No federal contracts for tax delinquent companies.  Obama will prohibit seriously delinquent contractors from getting contracts for government work.

Adding a Player

November 27, 2007

John Kamensky, Senior Fellow, IBM Center for The Business of GovernmentIn my November 6th blog, I missed a beat.  I had described four forces that will likely influence the next Administration’s management agenda:  the President-elect, the bureaucracy, the Congress, and the think tanks.  One that I’d missed:  the current President!

President Bush made that clear the week after that blog entry by releasing a new Executive Order, “Improving Government Program Performance.”

The new executive order says it is intended “to improve the effectiveness and efficiency of the Federal Government and promote greater accountability. . .”  The Order:

·        Requires each agency head to create annual and long-term goals.  These goals are to have “objectively measurable outcomes” and measure progress towards those goals. Individuals must be held accountable for meeting those goals.  The Order also requires agency heads to justify their budget requests based on “objective performance information” and post “updated and accurate” program-level performance information on their agency’s websites.

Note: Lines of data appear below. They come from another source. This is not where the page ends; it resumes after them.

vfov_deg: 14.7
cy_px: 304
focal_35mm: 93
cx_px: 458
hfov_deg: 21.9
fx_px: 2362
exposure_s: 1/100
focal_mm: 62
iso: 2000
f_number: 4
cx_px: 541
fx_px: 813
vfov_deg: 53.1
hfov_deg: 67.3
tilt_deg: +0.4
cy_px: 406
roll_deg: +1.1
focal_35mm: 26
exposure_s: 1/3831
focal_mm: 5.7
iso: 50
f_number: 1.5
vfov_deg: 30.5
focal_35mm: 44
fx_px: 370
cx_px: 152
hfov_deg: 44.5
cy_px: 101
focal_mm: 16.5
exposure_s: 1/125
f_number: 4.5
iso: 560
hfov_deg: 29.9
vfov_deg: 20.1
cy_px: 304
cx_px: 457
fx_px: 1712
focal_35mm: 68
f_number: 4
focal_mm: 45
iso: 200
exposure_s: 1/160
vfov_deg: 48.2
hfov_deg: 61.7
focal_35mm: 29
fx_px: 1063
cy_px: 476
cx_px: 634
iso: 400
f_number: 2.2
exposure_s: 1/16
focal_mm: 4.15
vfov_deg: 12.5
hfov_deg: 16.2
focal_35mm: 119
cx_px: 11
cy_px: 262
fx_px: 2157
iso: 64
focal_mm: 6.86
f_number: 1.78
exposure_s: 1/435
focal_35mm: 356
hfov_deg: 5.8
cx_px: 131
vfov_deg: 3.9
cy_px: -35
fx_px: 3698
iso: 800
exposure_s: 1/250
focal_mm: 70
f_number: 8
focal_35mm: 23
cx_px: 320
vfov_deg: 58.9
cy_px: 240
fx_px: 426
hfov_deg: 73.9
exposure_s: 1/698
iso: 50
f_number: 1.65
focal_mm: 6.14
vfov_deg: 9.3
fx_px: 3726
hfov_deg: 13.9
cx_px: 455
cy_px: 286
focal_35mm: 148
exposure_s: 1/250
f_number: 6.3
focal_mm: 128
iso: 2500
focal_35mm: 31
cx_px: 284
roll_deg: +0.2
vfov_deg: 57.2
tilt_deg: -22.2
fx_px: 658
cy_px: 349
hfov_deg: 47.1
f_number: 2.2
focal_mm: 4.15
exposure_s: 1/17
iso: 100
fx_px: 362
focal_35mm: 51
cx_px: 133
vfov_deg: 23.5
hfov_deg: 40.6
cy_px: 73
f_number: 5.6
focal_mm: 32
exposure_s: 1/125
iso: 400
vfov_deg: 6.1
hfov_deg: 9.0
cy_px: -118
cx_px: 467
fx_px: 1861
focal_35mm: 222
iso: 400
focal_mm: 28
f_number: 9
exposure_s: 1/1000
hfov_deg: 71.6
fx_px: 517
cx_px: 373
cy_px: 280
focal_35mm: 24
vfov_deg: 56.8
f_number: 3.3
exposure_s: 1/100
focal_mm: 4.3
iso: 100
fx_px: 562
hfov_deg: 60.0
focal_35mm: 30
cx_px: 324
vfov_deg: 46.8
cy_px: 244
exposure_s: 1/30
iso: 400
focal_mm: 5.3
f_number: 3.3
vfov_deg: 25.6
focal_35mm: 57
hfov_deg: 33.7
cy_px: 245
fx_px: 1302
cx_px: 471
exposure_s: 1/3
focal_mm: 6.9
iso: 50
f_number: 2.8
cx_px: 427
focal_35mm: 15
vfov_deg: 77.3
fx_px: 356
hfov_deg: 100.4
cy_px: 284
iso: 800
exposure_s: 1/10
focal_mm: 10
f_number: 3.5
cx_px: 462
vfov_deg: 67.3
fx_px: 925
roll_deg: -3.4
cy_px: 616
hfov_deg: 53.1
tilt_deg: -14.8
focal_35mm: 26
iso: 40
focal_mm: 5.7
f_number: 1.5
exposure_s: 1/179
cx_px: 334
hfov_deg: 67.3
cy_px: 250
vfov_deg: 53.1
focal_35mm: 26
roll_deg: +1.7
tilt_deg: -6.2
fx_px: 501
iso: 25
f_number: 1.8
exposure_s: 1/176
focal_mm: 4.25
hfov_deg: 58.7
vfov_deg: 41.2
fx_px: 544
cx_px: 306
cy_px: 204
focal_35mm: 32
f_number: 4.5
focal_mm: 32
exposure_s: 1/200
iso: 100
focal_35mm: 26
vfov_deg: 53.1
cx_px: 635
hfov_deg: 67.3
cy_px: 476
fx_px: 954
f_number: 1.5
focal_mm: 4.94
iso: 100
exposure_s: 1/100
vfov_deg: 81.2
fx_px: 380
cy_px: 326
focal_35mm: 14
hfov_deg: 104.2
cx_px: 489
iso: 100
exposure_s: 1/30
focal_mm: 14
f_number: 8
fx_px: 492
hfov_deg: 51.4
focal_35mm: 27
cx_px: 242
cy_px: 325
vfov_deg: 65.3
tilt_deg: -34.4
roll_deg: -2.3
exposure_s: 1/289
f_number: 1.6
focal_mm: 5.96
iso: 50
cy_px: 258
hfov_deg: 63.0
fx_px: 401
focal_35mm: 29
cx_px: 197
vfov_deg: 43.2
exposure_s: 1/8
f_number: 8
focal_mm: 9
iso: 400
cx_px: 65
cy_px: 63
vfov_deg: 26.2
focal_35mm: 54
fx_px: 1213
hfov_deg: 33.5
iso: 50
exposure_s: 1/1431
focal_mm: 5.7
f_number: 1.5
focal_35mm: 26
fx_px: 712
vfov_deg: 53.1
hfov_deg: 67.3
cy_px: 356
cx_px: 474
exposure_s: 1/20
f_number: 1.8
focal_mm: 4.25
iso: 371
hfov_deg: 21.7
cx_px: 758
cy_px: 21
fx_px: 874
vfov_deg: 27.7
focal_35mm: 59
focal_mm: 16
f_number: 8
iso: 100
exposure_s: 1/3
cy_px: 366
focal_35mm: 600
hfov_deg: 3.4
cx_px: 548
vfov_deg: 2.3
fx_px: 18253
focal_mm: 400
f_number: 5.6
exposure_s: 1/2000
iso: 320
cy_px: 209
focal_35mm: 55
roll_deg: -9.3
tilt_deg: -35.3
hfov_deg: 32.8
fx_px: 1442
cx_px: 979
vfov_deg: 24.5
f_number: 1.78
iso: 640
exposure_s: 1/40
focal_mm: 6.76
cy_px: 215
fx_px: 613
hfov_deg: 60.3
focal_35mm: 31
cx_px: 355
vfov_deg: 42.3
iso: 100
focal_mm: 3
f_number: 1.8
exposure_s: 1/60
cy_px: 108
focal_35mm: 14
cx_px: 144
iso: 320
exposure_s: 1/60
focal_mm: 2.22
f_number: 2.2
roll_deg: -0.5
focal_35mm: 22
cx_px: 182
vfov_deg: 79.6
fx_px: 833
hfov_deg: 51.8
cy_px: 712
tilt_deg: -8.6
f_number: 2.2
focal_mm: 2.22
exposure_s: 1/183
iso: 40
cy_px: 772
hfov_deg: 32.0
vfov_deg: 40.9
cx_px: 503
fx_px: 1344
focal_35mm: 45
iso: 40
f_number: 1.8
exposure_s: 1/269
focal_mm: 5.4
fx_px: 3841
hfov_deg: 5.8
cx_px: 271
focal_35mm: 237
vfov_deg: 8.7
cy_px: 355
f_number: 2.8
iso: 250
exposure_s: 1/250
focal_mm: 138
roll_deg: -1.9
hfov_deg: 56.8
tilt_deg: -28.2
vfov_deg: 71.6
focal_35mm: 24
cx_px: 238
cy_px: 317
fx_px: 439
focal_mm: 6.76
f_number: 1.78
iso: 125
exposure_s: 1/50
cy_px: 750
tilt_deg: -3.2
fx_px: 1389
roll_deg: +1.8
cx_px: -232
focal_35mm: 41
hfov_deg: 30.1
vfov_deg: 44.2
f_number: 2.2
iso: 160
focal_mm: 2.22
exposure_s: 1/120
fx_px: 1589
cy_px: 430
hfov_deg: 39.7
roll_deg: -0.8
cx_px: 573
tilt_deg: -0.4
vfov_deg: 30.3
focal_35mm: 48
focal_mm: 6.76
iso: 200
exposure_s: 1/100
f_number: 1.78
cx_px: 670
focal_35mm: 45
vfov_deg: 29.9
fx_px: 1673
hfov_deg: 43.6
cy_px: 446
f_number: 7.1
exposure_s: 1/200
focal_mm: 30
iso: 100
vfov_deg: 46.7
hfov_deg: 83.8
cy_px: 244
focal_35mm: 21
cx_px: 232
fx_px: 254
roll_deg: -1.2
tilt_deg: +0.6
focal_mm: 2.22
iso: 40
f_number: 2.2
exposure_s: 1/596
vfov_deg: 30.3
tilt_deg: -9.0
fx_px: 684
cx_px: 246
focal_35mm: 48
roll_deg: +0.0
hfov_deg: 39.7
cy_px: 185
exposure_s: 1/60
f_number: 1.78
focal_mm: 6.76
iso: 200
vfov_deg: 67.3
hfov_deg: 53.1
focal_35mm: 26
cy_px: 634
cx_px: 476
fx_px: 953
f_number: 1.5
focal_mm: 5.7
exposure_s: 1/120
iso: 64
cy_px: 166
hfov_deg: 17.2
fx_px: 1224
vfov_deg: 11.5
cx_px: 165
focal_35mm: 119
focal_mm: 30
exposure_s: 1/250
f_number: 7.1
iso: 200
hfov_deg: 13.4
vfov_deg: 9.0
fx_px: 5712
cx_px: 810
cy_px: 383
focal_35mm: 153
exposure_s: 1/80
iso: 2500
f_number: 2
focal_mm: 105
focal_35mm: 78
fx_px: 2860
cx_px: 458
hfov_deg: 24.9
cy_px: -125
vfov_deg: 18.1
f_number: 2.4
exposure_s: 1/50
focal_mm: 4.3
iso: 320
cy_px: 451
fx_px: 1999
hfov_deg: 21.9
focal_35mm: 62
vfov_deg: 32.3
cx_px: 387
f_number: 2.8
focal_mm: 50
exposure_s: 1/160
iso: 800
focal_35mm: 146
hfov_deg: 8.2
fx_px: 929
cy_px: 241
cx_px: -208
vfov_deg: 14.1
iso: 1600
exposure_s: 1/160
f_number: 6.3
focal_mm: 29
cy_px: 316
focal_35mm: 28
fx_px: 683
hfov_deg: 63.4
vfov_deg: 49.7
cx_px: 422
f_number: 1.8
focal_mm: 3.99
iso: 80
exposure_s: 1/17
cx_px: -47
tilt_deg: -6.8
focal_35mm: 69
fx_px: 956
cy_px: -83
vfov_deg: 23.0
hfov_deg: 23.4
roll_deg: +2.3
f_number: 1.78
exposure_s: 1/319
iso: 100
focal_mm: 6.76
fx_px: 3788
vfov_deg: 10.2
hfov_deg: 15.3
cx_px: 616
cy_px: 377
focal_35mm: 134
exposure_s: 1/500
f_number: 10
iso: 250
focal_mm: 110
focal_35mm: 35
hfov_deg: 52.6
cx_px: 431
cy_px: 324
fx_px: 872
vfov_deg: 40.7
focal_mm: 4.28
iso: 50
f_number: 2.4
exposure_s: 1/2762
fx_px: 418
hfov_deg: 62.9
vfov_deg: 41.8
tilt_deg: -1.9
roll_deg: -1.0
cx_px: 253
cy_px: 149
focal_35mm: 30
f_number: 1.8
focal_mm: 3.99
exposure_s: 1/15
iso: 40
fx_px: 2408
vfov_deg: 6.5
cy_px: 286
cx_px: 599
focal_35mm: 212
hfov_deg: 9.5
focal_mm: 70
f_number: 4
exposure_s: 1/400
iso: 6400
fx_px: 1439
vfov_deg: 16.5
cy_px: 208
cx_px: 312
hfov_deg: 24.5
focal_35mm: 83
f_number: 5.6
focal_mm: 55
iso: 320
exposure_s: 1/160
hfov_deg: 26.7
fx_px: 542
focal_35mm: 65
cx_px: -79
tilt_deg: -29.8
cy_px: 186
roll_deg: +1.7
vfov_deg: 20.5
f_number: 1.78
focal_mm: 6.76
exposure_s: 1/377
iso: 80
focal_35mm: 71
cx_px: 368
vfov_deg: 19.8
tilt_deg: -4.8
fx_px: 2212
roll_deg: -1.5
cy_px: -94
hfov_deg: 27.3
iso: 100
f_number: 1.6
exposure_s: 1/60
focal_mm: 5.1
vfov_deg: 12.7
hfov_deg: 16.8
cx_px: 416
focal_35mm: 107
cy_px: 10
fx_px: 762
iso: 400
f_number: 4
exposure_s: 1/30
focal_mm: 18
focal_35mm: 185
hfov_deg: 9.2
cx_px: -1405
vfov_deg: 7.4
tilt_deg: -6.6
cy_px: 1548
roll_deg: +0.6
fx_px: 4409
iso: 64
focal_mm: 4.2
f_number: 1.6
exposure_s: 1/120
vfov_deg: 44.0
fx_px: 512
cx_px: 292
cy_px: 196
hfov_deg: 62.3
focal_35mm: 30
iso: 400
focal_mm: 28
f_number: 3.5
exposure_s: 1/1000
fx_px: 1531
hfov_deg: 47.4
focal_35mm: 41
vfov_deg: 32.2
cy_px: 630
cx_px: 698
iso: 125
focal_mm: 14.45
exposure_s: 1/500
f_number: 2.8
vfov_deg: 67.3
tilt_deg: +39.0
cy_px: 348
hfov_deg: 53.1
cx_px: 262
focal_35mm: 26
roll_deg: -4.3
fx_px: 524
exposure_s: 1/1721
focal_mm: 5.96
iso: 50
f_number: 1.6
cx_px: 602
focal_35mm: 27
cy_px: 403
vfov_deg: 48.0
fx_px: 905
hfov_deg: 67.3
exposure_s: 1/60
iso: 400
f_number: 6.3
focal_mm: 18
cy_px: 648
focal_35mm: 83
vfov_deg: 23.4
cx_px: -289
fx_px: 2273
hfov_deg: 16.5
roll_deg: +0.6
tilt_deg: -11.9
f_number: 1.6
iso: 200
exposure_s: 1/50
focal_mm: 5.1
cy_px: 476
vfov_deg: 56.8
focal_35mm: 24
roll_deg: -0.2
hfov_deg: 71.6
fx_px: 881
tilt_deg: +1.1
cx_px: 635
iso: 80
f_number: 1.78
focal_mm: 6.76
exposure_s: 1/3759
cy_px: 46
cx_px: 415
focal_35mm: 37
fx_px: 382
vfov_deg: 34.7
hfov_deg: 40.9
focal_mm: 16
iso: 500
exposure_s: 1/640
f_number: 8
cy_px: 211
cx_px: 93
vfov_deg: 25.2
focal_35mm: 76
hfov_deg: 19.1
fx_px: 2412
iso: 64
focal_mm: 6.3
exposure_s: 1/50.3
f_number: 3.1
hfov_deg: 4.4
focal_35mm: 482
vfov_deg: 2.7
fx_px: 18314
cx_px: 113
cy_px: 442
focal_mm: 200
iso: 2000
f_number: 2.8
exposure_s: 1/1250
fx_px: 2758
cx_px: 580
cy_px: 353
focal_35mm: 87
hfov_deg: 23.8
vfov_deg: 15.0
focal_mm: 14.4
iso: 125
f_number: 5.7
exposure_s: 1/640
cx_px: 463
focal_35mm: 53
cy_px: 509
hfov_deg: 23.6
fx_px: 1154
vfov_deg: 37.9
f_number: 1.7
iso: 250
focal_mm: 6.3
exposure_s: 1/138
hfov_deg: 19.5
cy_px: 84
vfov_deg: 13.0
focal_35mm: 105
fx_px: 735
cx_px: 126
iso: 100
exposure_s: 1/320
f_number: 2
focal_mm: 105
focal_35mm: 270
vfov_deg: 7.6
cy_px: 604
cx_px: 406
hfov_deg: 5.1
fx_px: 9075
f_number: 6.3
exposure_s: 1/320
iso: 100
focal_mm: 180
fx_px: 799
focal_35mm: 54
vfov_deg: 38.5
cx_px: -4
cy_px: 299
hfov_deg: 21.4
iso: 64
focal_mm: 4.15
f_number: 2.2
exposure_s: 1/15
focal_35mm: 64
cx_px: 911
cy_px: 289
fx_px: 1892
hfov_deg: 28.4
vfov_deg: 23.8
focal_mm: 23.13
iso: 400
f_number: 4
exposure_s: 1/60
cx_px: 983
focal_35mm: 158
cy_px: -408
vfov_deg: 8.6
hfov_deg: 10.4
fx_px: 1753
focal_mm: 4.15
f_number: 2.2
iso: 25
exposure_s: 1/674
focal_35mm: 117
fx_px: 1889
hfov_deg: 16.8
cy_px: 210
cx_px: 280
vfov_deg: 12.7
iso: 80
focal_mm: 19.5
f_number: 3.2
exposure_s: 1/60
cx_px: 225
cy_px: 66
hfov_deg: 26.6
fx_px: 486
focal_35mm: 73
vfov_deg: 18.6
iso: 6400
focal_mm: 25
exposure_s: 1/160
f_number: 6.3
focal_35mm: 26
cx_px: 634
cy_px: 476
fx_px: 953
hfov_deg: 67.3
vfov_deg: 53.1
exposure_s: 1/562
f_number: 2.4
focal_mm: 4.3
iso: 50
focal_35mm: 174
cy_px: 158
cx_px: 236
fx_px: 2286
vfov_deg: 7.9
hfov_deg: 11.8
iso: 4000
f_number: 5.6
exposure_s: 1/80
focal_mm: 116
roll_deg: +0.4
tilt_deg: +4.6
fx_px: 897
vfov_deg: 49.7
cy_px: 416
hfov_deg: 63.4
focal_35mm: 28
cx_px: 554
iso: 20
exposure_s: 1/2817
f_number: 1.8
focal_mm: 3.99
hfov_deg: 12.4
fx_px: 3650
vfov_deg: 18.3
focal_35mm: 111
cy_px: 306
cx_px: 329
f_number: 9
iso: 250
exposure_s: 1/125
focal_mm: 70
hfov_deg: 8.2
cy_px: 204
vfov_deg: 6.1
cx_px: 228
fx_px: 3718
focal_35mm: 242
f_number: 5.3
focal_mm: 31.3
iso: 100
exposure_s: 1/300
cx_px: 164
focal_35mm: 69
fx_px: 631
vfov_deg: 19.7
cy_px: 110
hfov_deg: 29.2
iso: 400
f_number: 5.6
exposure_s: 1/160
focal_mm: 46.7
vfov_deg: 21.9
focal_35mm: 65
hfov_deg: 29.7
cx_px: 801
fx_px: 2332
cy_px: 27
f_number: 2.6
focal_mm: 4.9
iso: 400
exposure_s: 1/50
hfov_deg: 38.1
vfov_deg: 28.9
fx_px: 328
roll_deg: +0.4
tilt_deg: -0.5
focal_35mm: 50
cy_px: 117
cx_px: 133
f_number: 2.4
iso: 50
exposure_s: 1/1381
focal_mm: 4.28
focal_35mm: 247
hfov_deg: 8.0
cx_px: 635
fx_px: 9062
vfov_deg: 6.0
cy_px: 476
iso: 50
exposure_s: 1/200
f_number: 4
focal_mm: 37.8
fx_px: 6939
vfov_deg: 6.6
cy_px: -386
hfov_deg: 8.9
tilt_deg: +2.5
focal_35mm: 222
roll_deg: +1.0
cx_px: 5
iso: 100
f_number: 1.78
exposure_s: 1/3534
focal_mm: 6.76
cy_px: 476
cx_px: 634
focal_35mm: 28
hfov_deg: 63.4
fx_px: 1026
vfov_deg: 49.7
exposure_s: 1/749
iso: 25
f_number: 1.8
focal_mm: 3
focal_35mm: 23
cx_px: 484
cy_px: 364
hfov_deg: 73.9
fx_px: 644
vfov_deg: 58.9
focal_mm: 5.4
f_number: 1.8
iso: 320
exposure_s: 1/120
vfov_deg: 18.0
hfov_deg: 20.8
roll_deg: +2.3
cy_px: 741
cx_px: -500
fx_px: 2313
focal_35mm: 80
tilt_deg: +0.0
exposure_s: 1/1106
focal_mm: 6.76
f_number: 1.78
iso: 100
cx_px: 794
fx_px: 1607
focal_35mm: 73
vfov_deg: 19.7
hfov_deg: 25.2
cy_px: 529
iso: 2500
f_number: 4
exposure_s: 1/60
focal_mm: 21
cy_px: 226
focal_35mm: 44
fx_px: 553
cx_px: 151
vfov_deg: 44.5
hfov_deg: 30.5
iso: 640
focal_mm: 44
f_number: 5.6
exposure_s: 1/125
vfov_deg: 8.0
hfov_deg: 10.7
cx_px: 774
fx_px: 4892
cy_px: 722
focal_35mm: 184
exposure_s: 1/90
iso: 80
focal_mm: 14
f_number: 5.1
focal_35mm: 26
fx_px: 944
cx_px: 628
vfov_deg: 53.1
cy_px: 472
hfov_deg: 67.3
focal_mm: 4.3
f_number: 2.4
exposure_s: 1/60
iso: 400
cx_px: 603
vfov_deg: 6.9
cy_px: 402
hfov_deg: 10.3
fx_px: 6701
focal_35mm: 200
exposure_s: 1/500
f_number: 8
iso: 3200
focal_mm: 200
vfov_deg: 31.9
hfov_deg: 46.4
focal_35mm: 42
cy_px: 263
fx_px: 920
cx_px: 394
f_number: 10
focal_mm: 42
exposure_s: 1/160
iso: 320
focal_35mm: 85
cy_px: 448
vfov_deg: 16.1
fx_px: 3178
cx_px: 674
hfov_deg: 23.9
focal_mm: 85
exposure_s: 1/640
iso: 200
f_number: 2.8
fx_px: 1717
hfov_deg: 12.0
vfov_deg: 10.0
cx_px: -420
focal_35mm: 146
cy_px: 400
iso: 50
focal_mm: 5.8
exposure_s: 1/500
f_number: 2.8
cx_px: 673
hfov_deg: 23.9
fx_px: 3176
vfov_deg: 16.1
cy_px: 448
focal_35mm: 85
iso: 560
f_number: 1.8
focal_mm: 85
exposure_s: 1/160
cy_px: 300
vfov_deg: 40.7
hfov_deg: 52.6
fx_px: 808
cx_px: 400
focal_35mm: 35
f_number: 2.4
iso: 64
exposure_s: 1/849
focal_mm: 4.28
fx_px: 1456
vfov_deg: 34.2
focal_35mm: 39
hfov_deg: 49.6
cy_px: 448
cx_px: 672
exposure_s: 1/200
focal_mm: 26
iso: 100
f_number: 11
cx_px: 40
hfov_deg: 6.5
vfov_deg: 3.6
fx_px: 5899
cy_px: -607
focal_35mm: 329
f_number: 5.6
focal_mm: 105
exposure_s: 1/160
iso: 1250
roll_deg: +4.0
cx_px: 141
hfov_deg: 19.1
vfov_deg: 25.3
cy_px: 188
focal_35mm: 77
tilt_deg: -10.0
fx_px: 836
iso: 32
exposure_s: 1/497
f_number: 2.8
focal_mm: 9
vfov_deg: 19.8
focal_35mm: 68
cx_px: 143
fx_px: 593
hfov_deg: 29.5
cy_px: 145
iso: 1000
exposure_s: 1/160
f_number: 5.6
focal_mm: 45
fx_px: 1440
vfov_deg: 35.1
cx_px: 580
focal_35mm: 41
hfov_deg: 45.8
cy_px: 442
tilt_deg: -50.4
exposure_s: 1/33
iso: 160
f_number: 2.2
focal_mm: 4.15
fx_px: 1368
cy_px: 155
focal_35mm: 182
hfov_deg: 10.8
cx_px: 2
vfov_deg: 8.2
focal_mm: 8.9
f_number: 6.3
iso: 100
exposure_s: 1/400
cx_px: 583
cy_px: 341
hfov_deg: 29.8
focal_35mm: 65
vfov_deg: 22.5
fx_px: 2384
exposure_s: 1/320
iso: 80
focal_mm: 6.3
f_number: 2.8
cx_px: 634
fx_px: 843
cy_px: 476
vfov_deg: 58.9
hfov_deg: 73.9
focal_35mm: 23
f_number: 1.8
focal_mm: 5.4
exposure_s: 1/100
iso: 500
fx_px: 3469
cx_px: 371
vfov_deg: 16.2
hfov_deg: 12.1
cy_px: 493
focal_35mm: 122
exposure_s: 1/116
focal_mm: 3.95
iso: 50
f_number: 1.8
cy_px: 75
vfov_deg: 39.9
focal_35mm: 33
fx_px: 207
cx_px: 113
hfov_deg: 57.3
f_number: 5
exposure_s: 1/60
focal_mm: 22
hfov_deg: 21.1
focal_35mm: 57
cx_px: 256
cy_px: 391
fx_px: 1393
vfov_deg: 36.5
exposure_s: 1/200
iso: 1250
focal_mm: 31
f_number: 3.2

·        Requires each agency head to appoint a “Performance Improvement Officer.”  This newly-designated officer is to be a senior executive who will be the focal point for the development of their agency’s strategic plan, annual performance plan, and annual performance report – all of which are required by the Government Performance and Results Act.  They are also responsible for assessing the goals and targets proposed by program managers, as well as assessing the measures being used by the programs.  In addition, they are responsible for assessing performance and advising on “performance measures in personnel performance appraisals.”

·        Creates a government-wide “Performance Improvement Council.” The deputy director for management of the Office of Management and Budget will chair a cross-agency council of performance improvement officers.  Collectively, they will develop criteria for evaluating program performance (which could be the existing Program Assessment Rating Tool (PART), or some variation). They will also be able to share best practices as well as develop a website “that provides the public with information on who well each agency performs.”  Currently, OMB sponsors a website, expectmore.gov, that provides program-level performance assessments done using the PART.

This executive order embeds in the machinery of government a single point of accountability in each agency and government-wide for creating, tracking, and reporting performance and results — 14 years after the passage of the Results Act.   Over the years, this responsibility has been performed in different places in different agencies.  Some placed this responsibility with their chief financial officer.  Others placed it in their planning or budgeting units.  Some split the responsibilities across their agencies.  This Executive Order finally creates a single focal point of accountability.  It also creates a cross-agency network of these officials so they can share best practices, much like other cross-agency councils such as the Chief Financial Officers Council.

So, in the upcoming year, senior executives will be designated as their agency’s “performance improvement officer” and a cross-agency council of performance officers will convene and likely set an agenda for 2008 and 2009.   As a result, the next Administration will inherit a network of performance improvement executives – largely career public servants — who will be responsible for advocating improved performance and making results of agency programs publicly available.   The Executive Order does not enshrine this Administration’s management agenda or the PART.  Therefore, if the next Administration wants a different focus, it will have an administrative foundation upon which it could rapidly build and deploy a variety of new performance-oriented initiatives.